Liebes Bordtagebuch,

wie soll ich nur anfangen? Und wo? Die Ereignisse haben sich überschlagen. Heute wurde Geschichte geschrieben

Zuerst mal musste ich noch mit den ganzen Restfäden den nächsten Pullover zusammenklöppeln, ohne zu ahnen, was diesmal dabei herauskommen würde. Als ich fertig war, sah ich schließlich DEN entscheidenden Hinweis für das Kässteinzimmer vor mir. Ich betrachtete das wärmende Wollteil und mir gefror das Blut in den Adern.

War dieser Pullover wirklich die gestrickte Kirsche auf der Ermittlungstorte? Sollte DAS die Lösung sein? Die MS Otto Sverdrup? Das Schiff, das die Ehre hatte, mich als Passagierin an Bord zu haben? Ich erinnerte mich an die große mausepotanische Käseschamanin Mozzarilda und ihr Orakel: „Willst du an den Käsekuchen, musst du in der Nähe suchen.“

Galt dasselbe etwa auch fürs Kässteinzimmer?

Mein Leben lief wie im Zeitraffer vor meiner inneren Kochmütze ab und stoppte an der Rutsche während der Sicherheitsübung auf dem Wege zur Käsekühlkammer.
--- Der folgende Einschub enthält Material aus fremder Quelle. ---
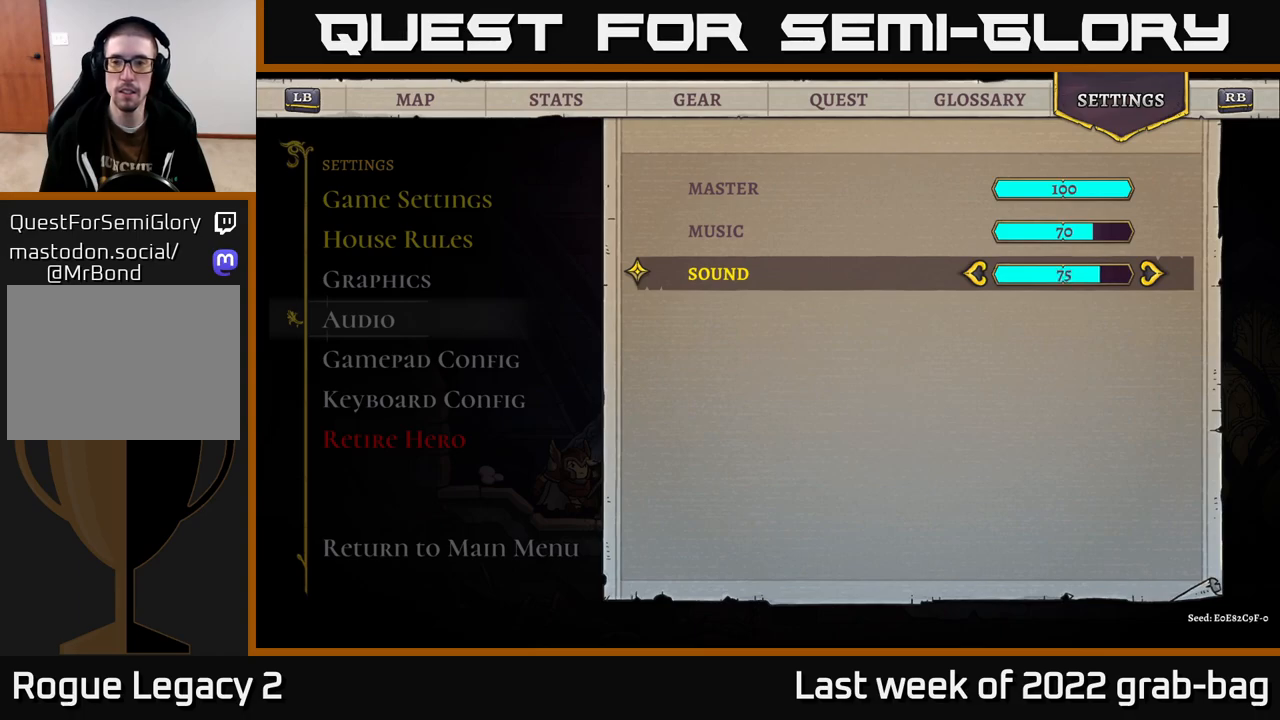
{"buttons": [], "left_stick": "center", "right_stick": "center", "events": [[100, "DPAD_LEFT", "up"], [233, "DPAD_LEFT", "down"], [283, "DPAD_LEFT", "up"]]}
Mein Unfall dort war kein Unfall. Jemand wollte verhindern, dass ich dem Kässteinzimmer zu nahe kam.

Ich musste unbedingt noch einmal nach unten. In Ottos tiefes dunkles Herz. Diesmal nahm ich aber nicht die Rutsche, sondern die Treppe. Ich rannte durch die kilometerlangen Wandelgänge der Handkäsevorräte. Dabei wurde es kälter und kälter, bis ich vor einer eisernen Tür stand. Ich war am Ziel.

Ich kratzte das Guckloch frei, und dann sah ich es: das sagenumwobene Kässteinzimmer. Da war es. Vor meinen Augen. Die Legende lebte. Doch in welchem Zustand. Die große Kulturerrungenschaft war zur Eishölle gefroren. Bewacht von der einst so mächtigen Hüterin des Kässteinzimmers Camemberta. Wie ein Stück TK-Ware wachte sie über den alten Kulturschatz.

Nun verstand ich alles: Seit seinem Verschwinden war das Kässteinzimmer ständig in Bewegung gewesen. Immer auf großer Fahrt. Mal mit einem Schiff, mal mit einem anderen. Von den Mickyngern bis heute. Irgendwann erreichte der Käse sein Mindesthaltbarkeitsdatum. Ab da musste er tiefgekühlt werden.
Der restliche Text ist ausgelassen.